### Work order
Pick out all lines with the word "Life" from the records that follow.
════════
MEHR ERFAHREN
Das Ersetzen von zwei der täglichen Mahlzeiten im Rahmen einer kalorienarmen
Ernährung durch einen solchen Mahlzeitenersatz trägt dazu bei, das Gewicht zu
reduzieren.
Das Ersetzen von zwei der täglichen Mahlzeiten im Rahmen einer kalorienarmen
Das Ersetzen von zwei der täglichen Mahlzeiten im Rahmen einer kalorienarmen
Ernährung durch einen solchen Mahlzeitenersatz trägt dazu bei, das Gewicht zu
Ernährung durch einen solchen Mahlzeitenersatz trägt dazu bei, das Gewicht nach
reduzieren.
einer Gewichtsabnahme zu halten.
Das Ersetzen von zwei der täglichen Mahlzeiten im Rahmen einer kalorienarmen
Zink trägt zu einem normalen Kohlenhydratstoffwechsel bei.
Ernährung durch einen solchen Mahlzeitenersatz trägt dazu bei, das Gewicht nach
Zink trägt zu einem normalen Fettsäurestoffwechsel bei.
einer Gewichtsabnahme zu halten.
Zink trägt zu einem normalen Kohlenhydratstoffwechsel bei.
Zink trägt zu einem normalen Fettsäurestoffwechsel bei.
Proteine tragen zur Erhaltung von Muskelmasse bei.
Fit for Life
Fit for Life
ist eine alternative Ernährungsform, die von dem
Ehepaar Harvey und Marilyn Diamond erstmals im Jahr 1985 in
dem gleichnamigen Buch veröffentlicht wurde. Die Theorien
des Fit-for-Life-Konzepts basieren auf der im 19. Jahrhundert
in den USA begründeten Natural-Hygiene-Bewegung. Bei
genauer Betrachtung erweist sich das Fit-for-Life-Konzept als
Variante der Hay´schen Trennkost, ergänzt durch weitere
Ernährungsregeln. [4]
════════
### Written answer
Fit for Life
Fit for Life
des Fit-for-Life-Konzepts basieren auf der im 19. Jahrhundert
genauer Betrachtung erweist sich das Fit-for-Life-Konzept als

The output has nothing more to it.